**TASK GOAL:** Word for word, transcribe the data below from the line with "informações sobre a Lista de Códigos para" to the line with "感兴趣的小伙伴可以尝试一下。", keeping both of those lines.

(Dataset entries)
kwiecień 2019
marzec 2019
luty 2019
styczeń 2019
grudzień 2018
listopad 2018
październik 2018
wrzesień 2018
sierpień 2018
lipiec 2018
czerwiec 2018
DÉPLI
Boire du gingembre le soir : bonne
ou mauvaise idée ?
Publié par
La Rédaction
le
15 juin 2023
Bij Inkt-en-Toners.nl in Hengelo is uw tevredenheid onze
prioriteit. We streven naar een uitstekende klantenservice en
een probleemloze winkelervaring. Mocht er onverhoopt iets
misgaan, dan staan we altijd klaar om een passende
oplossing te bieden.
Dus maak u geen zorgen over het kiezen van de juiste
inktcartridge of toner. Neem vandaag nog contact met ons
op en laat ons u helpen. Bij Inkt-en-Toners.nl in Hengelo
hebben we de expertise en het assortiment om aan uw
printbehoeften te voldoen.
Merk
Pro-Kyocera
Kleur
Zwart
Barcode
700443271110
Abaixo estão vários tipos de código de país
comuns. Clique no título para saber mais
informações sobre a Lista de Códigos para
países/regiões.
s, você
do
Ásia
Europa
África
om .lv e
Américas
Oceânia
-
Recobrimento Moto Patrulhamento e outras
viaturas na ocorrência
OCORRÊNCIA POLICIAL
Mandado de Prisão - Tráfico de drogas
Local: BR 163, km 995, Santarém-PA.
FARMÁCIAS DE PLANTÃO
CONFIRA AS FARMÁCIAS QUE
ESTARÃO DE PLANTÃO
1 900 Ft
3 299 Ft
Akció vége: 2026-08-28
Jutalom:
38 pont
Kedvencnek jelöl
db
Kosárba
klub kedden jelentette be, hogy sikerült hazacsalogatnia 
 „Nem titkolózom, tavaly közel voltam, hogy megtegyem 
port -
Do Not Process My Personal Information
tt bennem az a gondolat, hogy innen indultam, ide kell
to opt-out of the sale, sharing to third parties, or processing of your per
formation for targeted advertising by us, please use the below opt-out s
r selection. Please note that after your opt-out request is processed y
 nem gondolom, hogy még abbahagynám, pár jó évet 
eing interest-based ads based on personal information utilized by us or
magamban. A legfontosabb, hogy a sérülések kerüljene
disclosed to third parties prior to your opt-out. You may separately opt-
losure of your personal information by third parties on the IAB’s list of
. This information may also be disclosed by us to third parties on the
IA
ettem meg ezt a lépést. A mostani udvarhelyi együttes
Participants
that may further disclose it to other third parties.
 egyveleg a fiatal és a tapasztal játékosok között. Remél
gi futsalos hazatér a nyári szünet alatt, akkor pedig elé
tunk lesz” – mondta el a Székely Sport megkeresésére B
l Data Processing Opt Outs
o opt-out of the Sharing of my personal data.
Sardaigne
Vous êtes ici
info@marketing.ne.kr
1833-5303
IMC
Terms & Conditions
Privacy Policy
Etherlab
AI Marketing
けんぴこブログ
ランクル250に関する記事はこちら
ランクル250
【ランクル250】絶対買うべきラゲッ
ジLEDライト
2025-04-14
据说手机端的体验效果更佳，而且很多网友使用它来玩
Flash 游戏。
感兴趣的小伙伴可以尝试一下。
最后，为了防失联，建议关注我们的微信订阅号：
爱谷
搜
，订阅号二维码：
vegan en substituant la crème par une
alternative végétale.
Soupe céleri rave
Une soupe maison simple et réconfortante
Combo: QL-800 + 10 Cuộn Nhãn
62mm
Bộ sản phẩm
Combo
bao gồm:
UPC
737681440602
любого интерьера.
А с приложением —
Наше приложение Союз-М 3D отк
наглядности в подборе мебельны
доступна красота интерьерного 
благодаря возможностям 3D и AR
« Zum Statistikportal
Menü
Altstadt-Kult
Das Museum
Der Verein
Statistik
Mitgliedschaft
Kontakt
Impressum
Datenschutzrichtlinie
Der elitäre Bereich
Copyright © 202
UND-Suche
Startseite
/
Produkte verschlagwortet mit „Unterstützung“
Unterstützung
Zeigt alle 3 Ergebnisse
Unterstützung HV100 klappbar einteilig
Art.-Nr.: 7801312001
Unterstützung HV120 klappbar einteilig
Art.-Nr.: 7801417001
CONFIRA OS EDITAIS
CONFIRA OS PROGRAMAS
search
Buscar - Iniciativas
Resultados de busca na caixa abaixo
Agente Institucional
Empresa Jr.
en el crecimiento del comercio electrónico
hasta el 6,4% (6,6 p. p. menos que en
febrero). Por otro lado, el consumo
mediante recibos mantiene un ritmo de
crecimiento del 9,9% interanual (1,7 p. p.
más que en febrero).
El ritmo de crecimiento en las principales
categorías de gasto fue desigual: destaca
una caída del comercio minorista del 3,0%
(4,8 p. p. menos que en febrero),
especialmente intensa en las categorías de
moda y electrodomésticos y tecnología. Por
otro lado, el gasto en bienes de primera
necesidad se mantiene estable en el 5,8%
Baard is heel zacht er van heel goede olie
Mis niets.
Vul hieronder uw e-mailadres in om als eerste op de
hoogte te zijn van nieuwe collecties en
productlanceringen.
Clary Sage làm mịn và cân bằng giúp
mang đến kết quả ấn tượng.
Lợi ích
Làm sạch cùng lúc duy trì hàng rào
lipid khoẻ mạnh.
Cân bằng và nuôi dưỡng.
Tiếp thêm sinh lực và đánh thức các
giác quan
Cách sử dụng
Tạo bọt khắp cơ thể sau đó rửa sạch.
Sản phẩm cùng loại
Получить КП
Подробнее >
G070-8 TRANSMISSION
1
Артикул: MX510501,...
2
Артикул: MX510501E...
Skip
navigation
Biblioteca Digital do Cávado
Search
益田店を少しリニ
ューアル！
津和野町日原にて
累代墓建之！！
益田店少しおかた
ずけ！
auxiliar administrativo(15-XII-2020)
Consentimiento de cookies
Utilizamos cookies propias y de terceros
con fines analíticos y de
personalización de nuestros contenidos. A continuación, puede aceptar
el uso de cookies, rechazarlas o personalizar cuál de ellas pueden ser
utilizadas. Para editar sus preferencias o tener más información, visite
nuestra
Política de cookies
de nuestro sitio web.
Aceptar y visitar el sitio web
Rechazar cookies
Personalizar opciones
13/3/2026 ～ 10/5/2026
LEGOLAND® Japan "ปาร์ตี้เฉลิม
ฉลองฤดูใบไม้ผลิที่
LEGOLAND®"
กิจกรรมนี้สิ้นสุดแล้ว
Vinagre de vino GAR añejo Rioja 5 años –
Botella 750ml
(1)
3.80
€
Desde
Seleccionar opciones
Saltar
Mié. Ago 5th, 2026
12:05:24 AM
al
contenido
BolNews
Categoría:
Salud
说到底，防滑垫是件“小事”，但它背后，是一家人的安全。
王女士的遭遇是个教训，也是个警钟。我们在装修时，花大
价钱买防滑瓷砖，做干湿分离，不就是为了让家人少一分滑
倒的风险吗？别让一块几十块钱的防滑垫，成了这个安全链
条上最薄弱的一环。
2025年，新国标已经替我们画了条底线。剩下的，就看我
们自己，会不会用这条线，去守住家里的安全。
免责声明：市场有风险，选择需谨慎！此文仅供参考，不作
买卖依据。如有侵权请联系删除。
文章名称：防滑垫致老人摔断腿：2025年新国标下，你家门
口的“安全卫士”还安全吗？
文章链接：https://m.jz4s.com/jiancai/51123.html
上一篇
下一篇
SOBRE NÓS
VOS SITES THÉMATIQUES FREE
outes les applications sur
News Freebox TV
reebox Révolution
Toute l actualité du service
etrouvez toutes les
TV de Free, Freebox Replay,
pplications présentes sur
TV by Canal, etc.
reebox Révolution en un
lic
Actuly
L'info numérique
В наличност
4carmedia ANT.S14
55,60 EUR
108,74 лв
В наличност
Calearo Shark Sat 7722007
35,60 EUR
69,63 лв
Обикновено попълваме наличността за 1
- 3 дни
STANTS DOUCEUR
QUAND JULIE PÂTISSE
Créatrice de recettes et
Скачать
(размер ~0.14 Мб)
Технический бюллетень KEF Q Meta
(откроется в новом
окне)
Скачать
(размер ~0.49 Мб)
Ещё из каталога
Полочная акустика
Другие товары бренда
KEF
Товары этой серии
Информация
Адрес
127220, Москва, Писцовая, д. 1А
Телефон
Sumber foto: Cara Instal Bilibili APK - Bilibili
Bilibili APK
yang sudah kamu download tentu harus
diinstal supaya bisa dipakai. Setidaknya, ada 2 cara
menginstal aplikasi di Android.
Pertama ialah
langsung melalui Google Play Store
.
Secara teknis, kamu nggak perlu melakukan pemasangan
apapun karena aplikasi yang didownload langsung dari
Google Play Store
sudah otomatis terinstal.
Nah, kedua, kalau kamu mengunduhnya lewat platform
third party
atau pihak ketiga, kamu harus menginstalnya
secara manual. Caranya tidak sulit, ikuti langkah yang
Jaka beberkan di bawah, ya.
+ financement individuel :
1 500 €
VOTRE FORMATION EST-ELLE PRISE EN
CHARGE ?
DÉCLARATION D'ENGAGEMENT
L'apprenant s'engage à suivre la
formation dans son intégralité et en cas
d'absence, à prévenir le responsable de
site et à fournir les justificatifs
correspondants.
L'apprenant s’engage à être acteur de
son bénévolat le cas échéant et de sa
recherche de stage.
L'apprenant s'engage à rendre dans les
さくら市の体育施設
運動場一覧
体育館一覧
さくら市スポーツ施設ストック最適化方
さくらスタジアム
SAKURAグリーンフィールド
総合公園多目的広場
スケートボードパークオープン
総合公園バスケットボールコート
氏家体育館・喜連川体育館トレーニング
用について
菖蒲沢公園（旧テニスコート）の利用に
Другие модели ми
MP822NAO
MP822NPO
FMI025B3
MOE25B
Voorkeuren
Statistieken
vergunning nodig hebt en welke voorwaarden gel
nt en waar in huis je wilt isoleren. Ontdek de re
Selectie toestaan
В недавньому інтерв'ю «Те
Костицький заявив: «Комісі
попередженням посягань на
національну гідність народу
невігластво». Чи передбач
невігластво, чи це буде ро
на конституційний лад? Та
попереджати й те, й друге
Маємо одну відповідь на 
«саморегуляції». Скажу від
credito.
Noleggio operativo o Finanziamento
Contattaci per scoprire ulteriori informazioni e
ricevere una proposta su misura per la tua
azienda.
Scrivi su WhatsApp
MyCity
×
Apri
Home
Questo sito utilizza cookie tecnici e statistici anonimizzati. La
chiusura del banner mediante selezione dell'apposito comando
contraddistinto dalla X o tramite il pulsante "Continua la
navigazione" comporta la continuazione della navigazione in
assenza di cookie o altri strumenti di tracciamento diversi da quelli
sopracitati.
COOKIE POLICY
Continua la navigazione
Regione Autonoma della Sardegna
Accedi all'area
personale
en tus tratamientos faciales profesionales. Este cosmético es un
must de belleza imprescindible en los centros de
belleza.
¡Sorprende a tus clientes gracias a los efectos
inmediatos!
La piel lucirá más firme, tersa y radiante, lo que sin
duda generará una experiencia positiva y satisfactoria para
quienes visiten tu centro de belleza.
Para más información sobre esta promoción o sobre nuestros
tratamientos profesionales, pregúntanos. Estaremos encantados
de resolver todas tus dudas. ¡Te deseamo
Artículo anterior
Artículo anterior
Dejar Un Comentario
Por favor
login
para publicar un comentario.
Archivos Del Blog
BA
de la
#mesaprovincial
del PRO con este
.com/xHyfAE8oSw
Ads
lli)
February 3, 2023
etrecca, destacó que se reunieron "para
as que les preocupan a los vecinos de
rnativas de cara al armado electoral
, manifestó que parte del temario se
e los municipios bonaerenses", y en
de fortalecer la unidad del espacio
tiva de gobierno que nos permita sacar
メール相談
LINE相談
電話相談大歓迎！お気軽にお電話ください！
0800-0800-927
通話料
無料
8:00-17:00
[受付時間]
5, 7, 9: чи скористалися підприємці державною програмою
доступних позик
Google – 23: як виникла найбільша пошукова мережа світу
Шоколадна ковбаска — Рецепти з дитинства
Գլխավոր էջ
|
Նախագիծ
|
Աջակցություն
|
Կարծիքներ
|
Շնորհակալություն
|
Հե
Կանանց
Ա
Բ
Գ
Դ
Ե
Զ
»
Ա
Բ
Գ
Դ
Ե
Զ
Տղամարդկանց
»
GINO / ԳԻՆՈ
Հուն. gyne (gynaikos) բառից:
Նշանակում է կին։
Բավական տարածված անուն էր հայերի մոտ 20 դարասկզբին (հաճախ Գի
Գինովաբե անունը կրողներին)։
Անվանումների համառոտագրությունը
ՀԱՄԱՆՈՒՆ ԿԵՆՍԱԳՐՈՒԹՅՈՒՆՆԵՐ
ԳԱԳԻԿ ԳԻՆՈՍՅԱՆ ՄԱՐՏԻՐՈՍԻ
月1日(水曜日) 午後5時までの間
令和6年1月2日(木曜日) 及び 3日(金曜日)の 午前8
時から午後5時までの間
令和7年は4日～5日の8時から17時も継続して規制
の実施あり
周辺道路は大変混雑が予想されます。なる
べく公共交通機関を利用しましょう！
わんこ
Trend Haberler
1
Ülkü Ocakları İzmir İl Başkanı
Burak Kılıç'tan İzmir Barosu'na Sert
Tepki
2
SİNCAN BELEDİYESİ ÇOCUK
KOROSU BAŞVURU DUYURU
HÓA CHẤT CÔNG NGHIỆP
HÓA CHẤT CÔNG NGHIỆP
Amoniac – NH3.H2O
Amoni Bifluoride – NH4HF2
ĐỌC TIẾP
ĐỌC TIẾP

**WORKED SOLUTION:**
informações sobre a Lista de Códigos para
países/regiões.
s, você
do
Ásia
Europa
África
om .lv e
Américas
Oceânia
-
Recobrimento Moto Patrulhamento e outras
viaturas na ocorrência
OCORRÊNCIA POLICIAL
Mandado de Prisão - Tráfico de drogas
Local: BR 163, km 995, Santarém-PA.
FARMÁCIAS DE PLANTÃO
CONFIRA AS FARMÁCIAS QUE
ESTARÃO DE PLANTÃO
1 900 Ft
3 299 Ft
Akció vége: 2026-08-28
Jutalom:
38 pont
Kedvencnek jelöl
db
Kosárba
klub kedden jelentette be, hogy sikerült hazacsalogatnia 
 „Nem titkolózom, tavaly közel voltam, hogy megtegyem 
port -
Do Not Process My Personal Information
tt bennem az a gondolat, hogy innen indultam, ide kell
to opt-out of the sale, sharing to third parties, or processing of your per
formation for targeted advertising by us, please use the below opt-out s
r selection. Please note that after your opt-out request is processed y
 nem gondolom, hogy még abbahagynám, pár jó évet 
eing interest-based ads based on personal information utilized by us or
magamban. A legfontosabb, hogy a sérülések kerüljene
disclosed to third parties prior to your opt-out. You may separately opt-
losure of your personal information by third parties on the IAB’s list of
. This information may also be disclosed by us to third parties on the
IA
ettem meg ezt a lépést. A mostani udvarhelyi együttes
Participants
that may further disclose it to other third parties.
 egyveleg a fiatal és a tapasztal játékosok között. Remél
gi futsalos hazatér a nyári szünet alatt, akkor pedig elé
tunk lesz” – mondta el a Székely Sport megkeresésére B
l Data Processing Opt Outs
o opt-out of the Sharing of my personal data.
Sardaigne
Vous êtes ici
info@marketing.ne.kr
1833-5303
IMC
Terms & Conditions
Privacy Policy
Etherlab
AI Marketing
けんぴこブログ
ランクル250に関する記事はこちら
ランクル250
【ランクル250】絶対買うべきラゲッ
ジLEDライト
2025-04-14
据说手机端的体验效果更佳，而且很多网友使用它来玩
Flash 游戏。
感兴趣的小伙伴可以尝试一下。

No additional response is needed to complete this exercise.